John Shore, apparently uber-Progressive Christian blogger (never heard of him before, until just now), just wrote a post over at his Patheos blog (on the Progressive Christian channel) about God and hell. After lacing some suggestions together about why Shore believes that belief in the Christian God of love and hell (as eternal conscious torment) are incompatible he summarizes (and somewhat concludes) this:
To which I call bullshit.
You don’t get to claim that humans are made in the very image of God, and at the same time claim that God’s morality is completely different from human morality.
You see John needs this premise (above) in order to make the suggestions/assertions (instead of arguments) that he does about God and hell. He needs a way to set Scripture aside, this way he is able to simply appeal to human rationality and ‘reason’ (as he defines it). But all I can say in response to John’s “call” is so what? Who cares what John Shore or anyone else thinks about hell and God.
Just because there “might” be an internal coherence to someone’s logic, does not make that logic universally binding and absolute; not in the way John thinks it does! John smuggles things into his syllogism, into the premises that fund his conclusions about God, humans and morality. He smuggles in the idea that the image of God and how that gets cashed out is more straightforward than it is; and I think just focusing on this one smuggle by John undercuts everything else he has been suggesting about God, hell, morality and humans. John needs to flesh out what he means by image of God; where he gets what he means by image of God; and why he thinks that what he thinks about the image of God justifies his conclusions about God, hell, humans, and morality. John needs to deal with the concept of the image of God, itself a REVEALED category (something we find in the Bible, and in the Bible’s reality in Jesus Christ), and explain how the Bible itself supports his apparent belief that the image of God allows him to conclude what he does about God, humans, hell, and morality. John needs to talk about the noetic effects of sin upon people created in the image of God, and what impact that has upon our capacities to ‘reason’ about the things of God; i.e. as if there is a univocal relationship between our ‘fallen reasoning’ and how God then must apparently act in correlation with our ‘fallen unaided naked reason’.

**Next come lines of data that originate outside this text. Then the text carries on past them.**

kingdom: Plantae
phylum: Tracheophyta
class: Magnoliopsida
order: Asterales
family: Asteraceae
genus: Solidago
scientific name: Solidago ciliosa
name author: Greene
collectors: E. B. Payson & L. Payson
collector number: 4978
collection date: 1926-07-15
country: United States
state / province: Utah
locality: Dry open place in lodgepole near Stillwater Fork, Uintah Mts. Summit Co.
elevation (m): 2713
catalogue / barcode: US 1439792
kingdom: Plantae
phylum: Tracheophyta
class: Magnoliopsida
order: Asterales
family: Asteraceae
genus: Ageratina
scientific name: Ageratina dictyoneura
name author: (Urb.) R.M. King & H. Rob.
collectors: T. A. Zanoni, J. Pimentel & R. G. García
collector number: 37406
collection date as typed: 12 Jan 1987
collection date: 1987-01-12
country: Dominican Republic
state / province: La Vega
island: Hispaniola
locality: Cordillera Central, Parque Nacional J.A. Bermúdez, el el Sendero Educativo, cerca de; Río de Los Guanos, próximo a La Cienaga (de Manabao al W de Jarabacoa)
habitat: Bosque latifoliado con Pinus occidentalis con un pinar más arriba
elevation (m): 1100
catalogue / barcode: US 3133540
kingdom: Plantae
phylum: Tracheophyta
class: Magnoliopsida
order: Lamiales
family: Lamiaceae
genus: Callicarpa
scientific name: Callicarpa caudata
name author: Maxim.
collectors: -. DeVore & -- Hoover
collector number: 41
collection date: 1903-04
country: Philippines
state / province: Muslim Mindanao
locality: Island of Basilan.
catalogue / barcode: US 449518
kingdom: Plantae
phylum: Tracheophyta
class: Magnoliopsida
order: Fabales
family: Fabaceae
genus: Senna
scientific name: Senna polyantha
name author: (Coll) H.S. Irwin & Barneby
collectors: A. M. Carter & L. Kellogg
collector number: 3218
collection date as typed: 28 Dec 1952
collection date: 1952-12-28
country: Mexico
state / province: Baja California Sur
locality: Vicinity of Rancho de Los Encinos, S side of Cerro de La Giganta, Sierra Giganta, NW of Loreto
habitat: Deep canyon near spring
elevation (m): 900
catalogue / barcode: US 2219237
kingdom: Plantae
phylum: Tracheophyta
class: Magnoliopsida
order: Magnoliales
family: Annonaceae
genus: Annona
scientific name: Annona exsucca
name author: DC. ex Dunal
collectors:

John’s suggestions about God, hell, morality, and humans lives on a procrustean bed; and so it is only fair to say back to John: who cares what you think about God, hell, humans, and morality? Really all that matters is what God in Jesus Christ thinks about it. If you can’t make your argument from there, then, John, you have no argument to make. If you can’t get past basic anthropological problems (as I have alluded to above), John, then all you really have is an appeal to the people; which you know is no argument at all.
PS. It is possible to have a reasonable, theological, biblical discussion about Christian universalism, etc., but John has not come close to providing that. He needs to overcome much before he is able to do that.